In ihrem Buch hat Gitte Schneider prägende Sätze niedergelegt, die über ihren Dämmerzustand Auskunft geben. Als sie nicht mehr laufen konnte, keine Kraft und Ausstrahlung, kein Gleichgewicht mehr hatte, apathisch an die Decke starrte, den Apfel, den sie abends täglich vor dem Fernseher aß, vorher penibel abwog und zwei Stunden darauf kaute, die Blitze im Kopf heller wurden und sie diesen Zustand als angenehm empfand. »Meine Haare fallen aus«, schreibt sie. »Wir müssen sofort lebenserhaltende Maßnahmen einleiten« an anderer Stelle. »Wir können ihnen nicht vertrauen. Wir müssen ihr Zimmer nach Abführmitteln durchsuchen«, »Normal ist: Patienten werden zweimal die Woche gewogen. Das ist zu gefährlich. Sie kommen jeden Morgen zum Wiegen.«

Vier bis fünf Liter Wasser habe sie am Tag getrunken, um die Wiegekontrolle bei ihrem späteren Aufenthalt in einer Spezialklinik für Essstörungen zu überlisten. Sie wollte selbst die Kontrolle über die Dosis an pharmazeutischen Stimmungsaufhellern behalten, selbstbestimmt über sich entscheiden, weder wollte sie gut aussehen noch einer Norm entsprechen. Dass sie bereits körperlich zurückentwickelt war, sich Babyflaum am Körper gebildet hatte und der Monatszyklus ausblieb, man sie in Kauf.

Positiv empfand sie, dass sie sich in der Spezialklink nicht vor anderen rechtfertigen musste, wenngleich sie, wie sie sagt »von hundert Patienten der krasseste Fall war«. Denn bei Körpergröße von 1,76 Meter wog Gitte Schneider 28 Kilogramm, was einem Body Mass Index (BMI) von 9 entspricht. (Der BMI errechnet sich über die Formel: Gewicht in Kilogramm geteilt durch die Körpergröße in Meter zum Quadrat.)

Heute lässt sich Gitte Schneider vom Wohlfühlfaktor leiten. Mit dem Körper, den sie über Jahre hinweg als ihren Feind betrachtete, hat sie ihren Frieden geschlossen.
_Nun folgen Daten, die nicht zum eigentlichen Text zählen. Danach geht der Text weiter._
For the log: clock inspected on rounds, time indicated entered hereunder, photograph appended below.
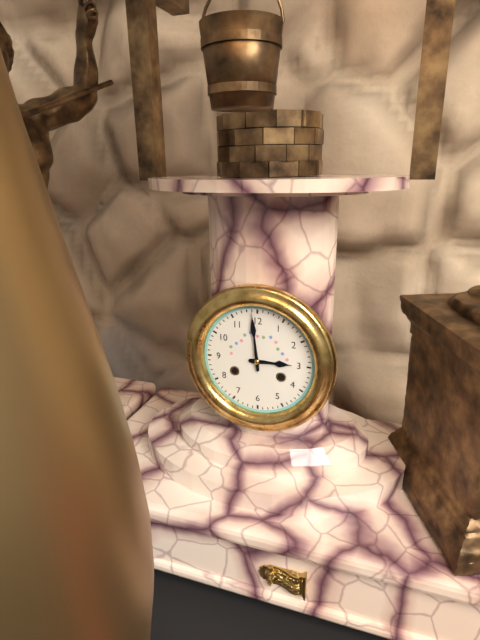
2:59
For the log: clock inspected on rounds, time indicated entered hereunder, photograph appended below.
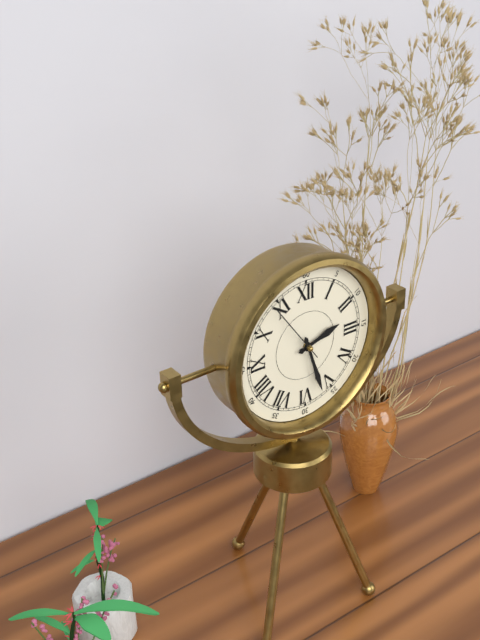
2:27
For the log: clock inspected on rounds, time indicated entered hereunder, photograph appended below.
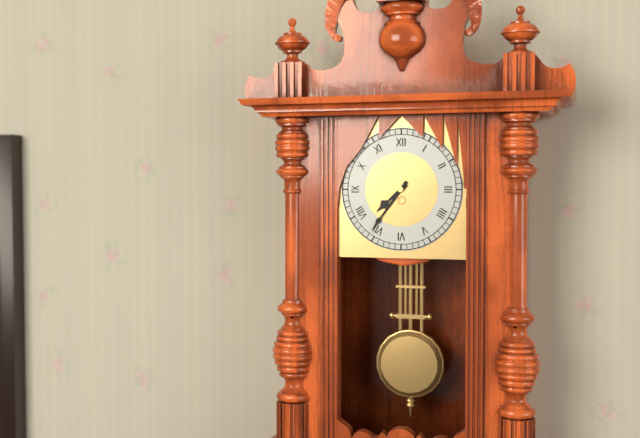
7:36
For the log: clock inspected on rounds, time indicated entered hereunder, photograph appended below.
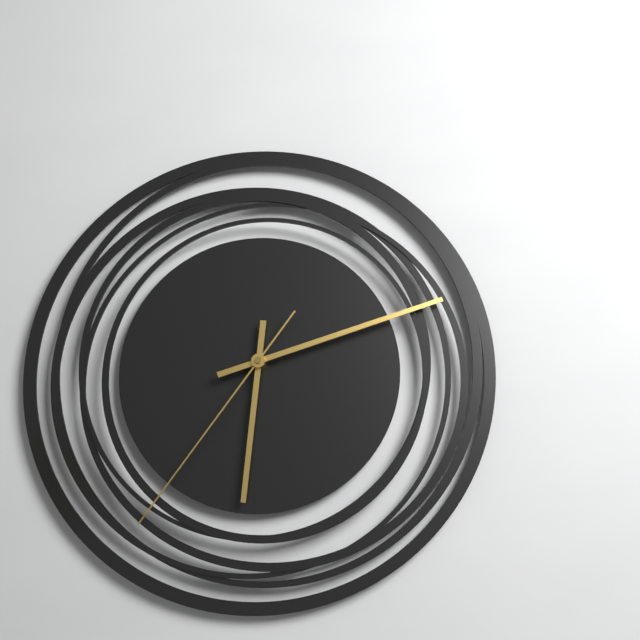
6:12:36
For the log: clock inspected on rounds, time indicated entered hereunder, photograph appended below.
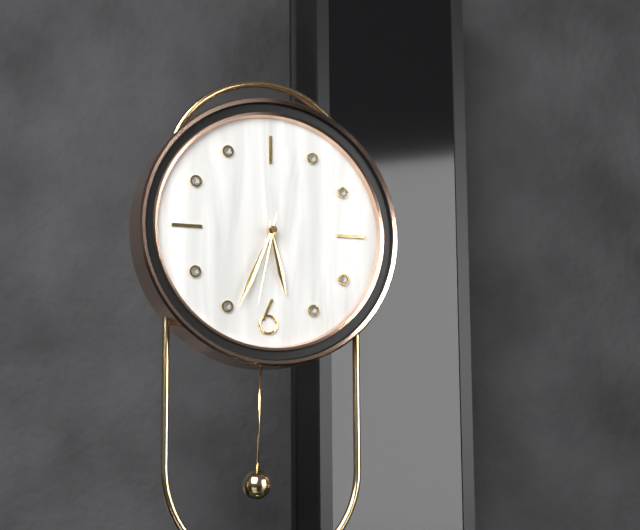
5:34:32
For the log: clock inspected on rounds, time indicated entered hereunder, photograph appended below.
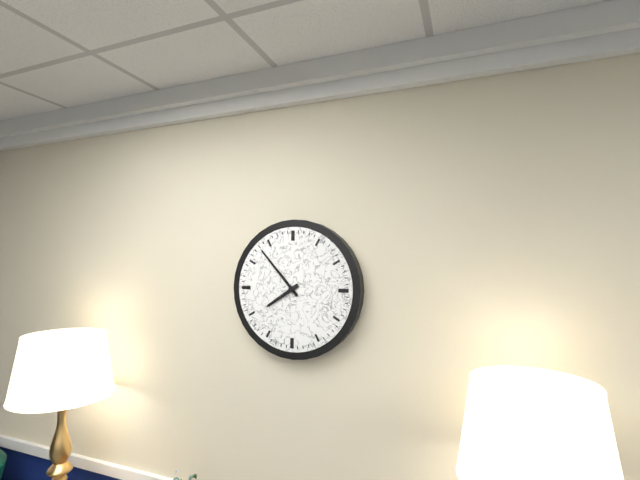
7:53
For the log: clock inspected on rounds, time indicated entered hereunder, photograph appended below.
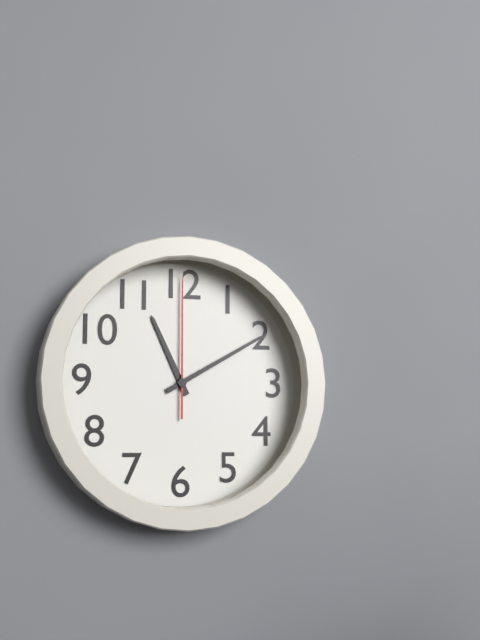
11:10:00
Sie schreibt nichts mehr auf, wiegt nichts mehr ab vor dem Verzehr und isst, was ihr Spaß macht.

Zehn Jahre nach Beginn des schleichenden Prozesses in die Magersucht steht jetzt das Buch zwischen ihr und ihrer »Passio«. Ein starkes Buch, das von Willenskraft, der Sorge um sich selbst und – auch wenn man es nicht vermutet - von einer positiven Lebenseinstellung zeugt.